Creating activities

You create activities to define repeatable data movement configurations. You use the activity creation wizard to specify the source that you want to move data from, the target that you want to move data to, policies that govern how the data is moved, the InfoSphere® Information Server engines that you want to use to move the data, and the InfoSphere DataStage® projects that you want to use in the activities. After you create an activity, users that have access to the activity can run the activity by using the activity run wizard.

Before you begin

You need to have defined source and target assets. You define the assets that you want to use in InfoSphere Data Click by importing them into the metadata repository by using InfoSphere Metadata Asset Manager.

If you want to use an InfoSphere DataStage project, other than the DataClick default project in your InfoSphere Data Click activities, then you must import an InfoSphere Data Click job template into the InfoSphere DataStage project. The job template for the default InfoSphere Data Click project is automatically imported during the installation process.

If you want to use a specific InfoSphere Information Server engine in an activity, you must create an InfoSphere DataStage project and specify the particular engine that you want to use. Then, import an InfoSphere Data Click job template into the InfoSphere DataStage project.

You must have the Data Click Author role to create activities and an administrator must grant you access to the InfoSphere DataStage project that you are going to use in the InfoSphere Data Click activity.

About this task

When you select the sources that you want to move data from and the targets that you want to move data to, you have the following options:
Table 1. Assets that you can move by using InfoSphere Data Click
Source Assets you can move Supported targets
Relational database
  • Database schemas
  • Tables in a schema,
  • Individual tables and columns
  • Relational databases
  • Hadoop Distributed File Systems (HDFS) in InfoSphere BigInsights
  • Amazon S3
Amazon S3
  • Buckets
  • Folders in a bucket
  • Individual objects in the folders
  • Relational databases
  • Hadoop Distributed File Systems (HDFS) in InfoSphere BigInsights

If the metadata that you specify in InfoSphere Data Click activities changes, you need to reimport the metadata by using InfoSphere Metadata Asset Manager. After you reimport the metadata, existing activities automatically use the updated metadata.

Users are assigned to activities at the project level. If you want to add additional users to an activity, use the DirectoryCommand tool to add users to the InfoSphere DataStage project that you specified on the Access panel in the activity creation wizard.

When you delete an activity, all activity runs that are associated with the activity are also deleted.

Procedure

  1. Open InfoSphere Data Click.
  2. Select New and then select Relational Database to BigInsights, Relational Database to Relational Database, Relational Database to Amazon S3, Amazon S3 to Relational Database, or Amazon S3 to InfoSphere BigInsights.
  3. In the Overview pane, enter a name and description for the activity.
  4. In the Sources pane, select the assets that you want to move data from.

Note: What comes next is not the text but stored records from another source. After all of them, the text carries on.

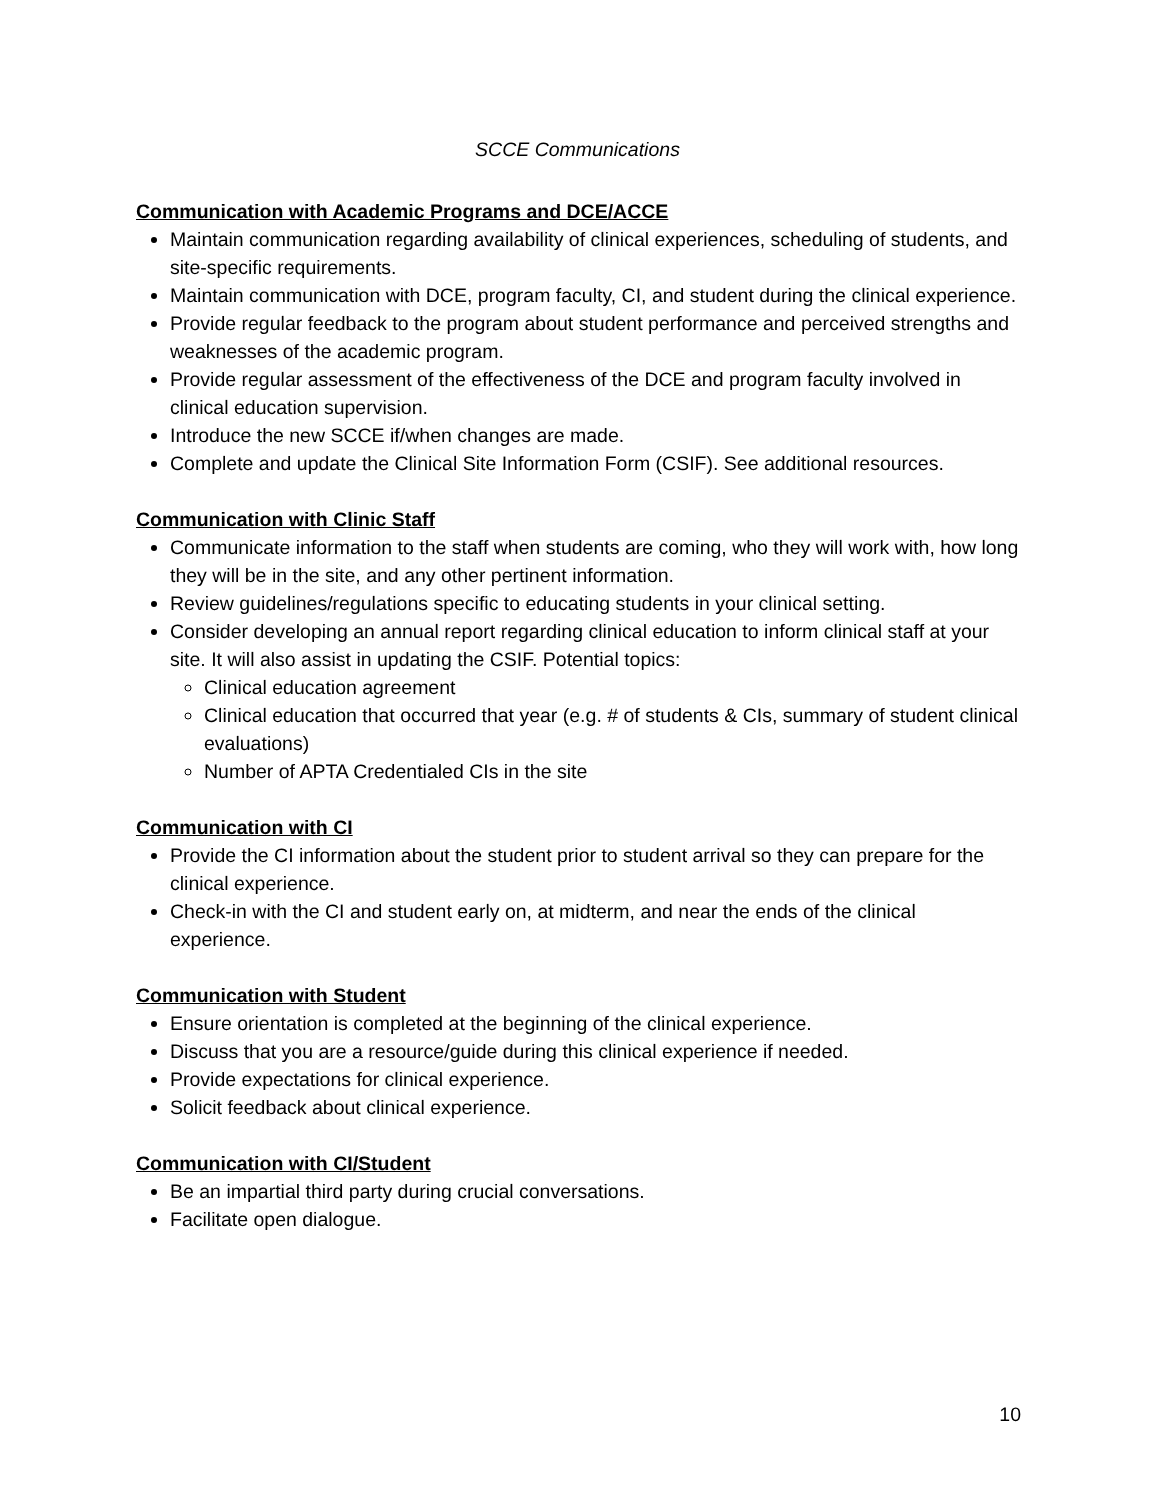SCCE Communications
Communication with Academic Programs and DCE/ACCE
Maintain communication regarding availability of clinical experiences, scheduling of students, and site-specific requirements.
Maintain communication with DCE, program faculty, CI, and student during the clinical experience.
Provide regular feedback to the program about student performance and perceived strengths and weaknesses of the academic program.
Provide regular assessment of the effectiveness of the DCE and program faculty involved in clinical education supervision.
Introduce the new SCCE if/when changes are made.
Complete and update the Clinical Site Information Form (CSIF). See additional resources.
Communication with Clinic Staff
Communicate information to the staff when students are coming, who they will work with, how long they will be in the site, and any other pertinent information.
Review guidelines/regulations specific to educating students in your clinical setting.
Consider developing an annual report regarding clinical education to inform clinical staff at your site. It will also assist in updating the CSIF. Potential topics:
Clinical education agreement
Clinical education that occurred that year (e.g. # of students & CIs, summary of student clinical evaluations)
Number of APTA Credentialed CIs in the site
Communication with CI
Provide the CI information about the student prior to student arrival so they can prepare for the clinical experience.
Check-in with the CI and student early on, at midterm, and near the ends of the clinical experience.
Communication with Student
Ensure orientation is completed at the beginning of the clinical experience.
Discuss that you are a resource/guide during this clinical experience if needed.
Provide expectations for clinical experience.
Solicit feedback about clinical experience.
Communication with CI/Student
Be an impartial third party during crucial conversations.
Facilitate open dialogue.
10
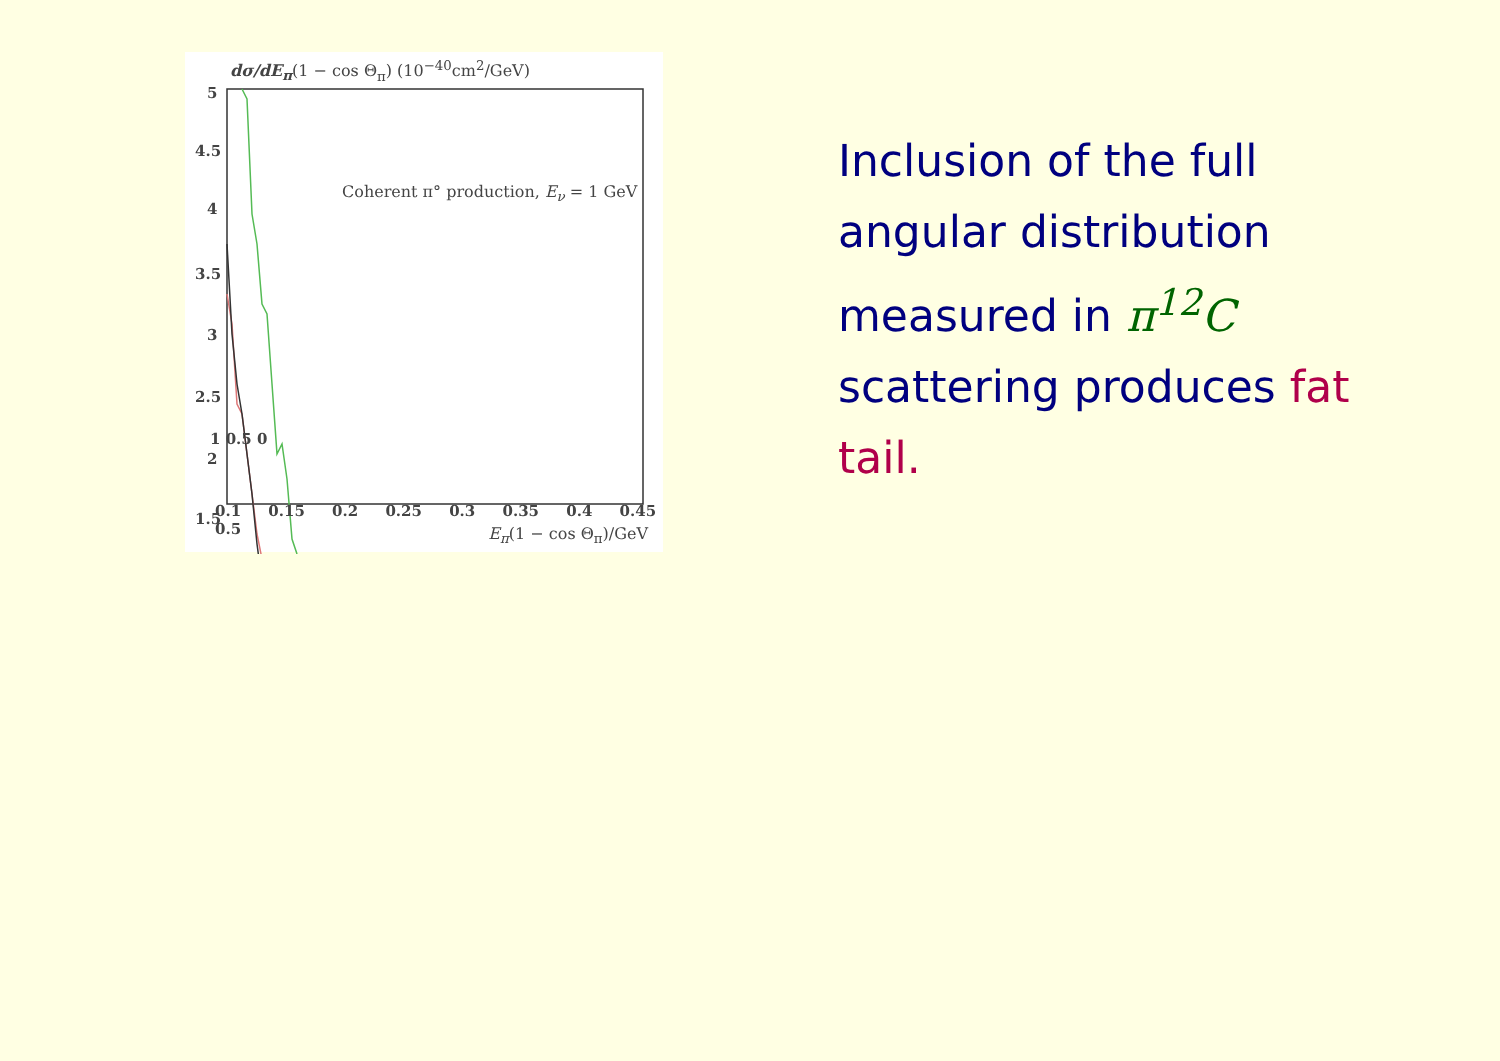dσ/dE<sub>π</sub>(1 − cos Θ<sub>π</sub>) (10<sup>−40</sup>cm<sup>2</sup>/GeV)
5
4.5
4
3.5
3
2.5
2
1.5
Coherent π° production, E<sub>ν</sub> = 1 GeV
1 0.5 0
0.1 0.15 0.2 0.25 0.3 0.35 0.4 0.45 0.5
E<sub>π</sub>(1 − cos Θ<sub>π</sub>)/GeV
Inclusion of the full angular distribution measured in π<sup>12</sup>C scattering produces fat tail.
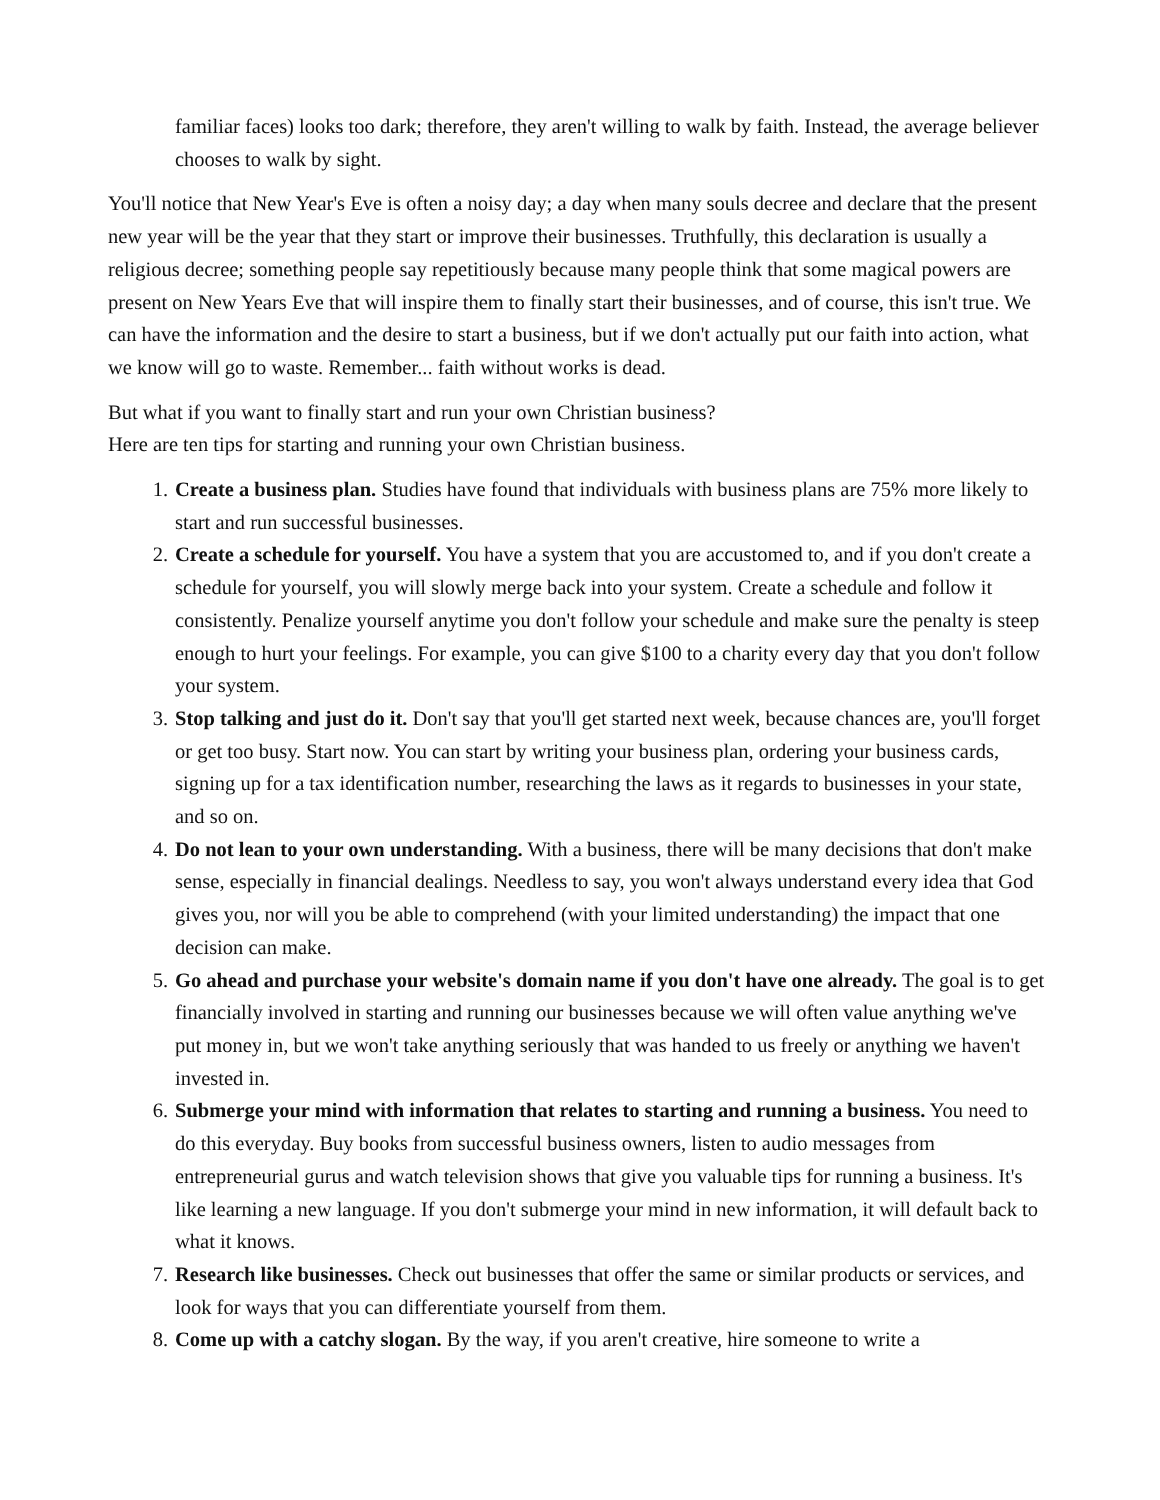familiar faces) looks too dark; therefore, they aren't willing to walk by faith. Instead, the average believer chooses to walk by sight.
You'll notice that New Year's Eve is often a noisy day; a day when many souls decree and declare that the present new year will be the year that they start or improve their businesses. Truthfully, this declaration is usually a religious decree; something people say repetitiously because many people think that some magical powers are present on New Years Eve that will inspire them to finally start their businesses, and of course, this isn't true. We can have the information and the desire to start a business, but if we don't actually put our faith into action, what we know will go to waste. Remember... faith without works is dead.
But what if you want to finally start and run your own Christian business?
Here are ten tips for starting and running your own Christian business.
1. Create a business plan. Studies have found that individuals with business plans are 75% more likely to start and run successful businesses.
2. Create a schedule for yourself. You have a system that you are accustomed to, and if you don't create a schedule for yourself, you will slowly merge back into your system. Create a schedule and follow it consistently. Penalize yourself anytime you don't follow your schedule and make sure the penalty is steep enough to hurt your feelings. For example, you can give $100 to a charity every day that you don't follow your system.
3. Stop talking and just do it. Don't say that you'll get started next week, because chances are, you'll forget or get too busy. Start now. You can start by writing your business plan, ordering your business cards, signing up for a tax identification number, researching the laws as it regards to businesses in your state, and so on.
4. Do not lean to your own understanding. With a business, there will be many decisions that don't make sense, especially in financial dealings. Needless to say, you won't always understand every idea that God gives you, nor will you be able to comprehend (with your limited understanding) the impact that one decision can make.
5. Go ahead and purchase your website's domain name if you don't have one already. The goal is to get financially involved in starting and running our businesses because we will often value anything we've put money in, but we won't take anything seriously that was handed to us freely or anything we haven't invested in.
6. Submerge your mind with information that relates to starting and running a business. You need to do this everyday. Buy books from successful business owners, listen to audio messages from entrepreneurial gurus and watch television shows that give you valuable tips for running a business. It's like learning a new language. If you don't submerge your mind in new information, it will default back to what it knows.
7. Research like businesses. Check out businesses that offer the same or similar products or services, and look for ways that you can differentiate yourself from them.
8. Come up with a catchy slogan. By the way, if you aren't creative, hire someone to write a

    The assets that you select are the sources that InfoSphere Data Click users are limited to extracting data from when they run the activity. Then, click Next.

    Note: If you do not see the sources that you want to use in this activity, then click Import Additional Assets, which will launch InfoSphere Metadata Asset Manager.
  5. Select the data connection that you want to use to connect to Amazon S3 or the source database and enter the credentials to access the source. Click Next. You are prompted to enter credentials only if the password for the data connection was not saved when you imported metadata for the database by using InfoSphere Metadata Asset Manager or if the password expired or was changed.
  6. In the Target pane, select the database, Amazon S3 bucket, or folder in the distributed file system, such as a Hadoop Distributed File System (HDFS) in InfoSphere BigInsights, to move data to. Then, click Next.

    The target database or folder that you select is the asset that InfoSphere Data Click users are limited to writing data to when they run the activity.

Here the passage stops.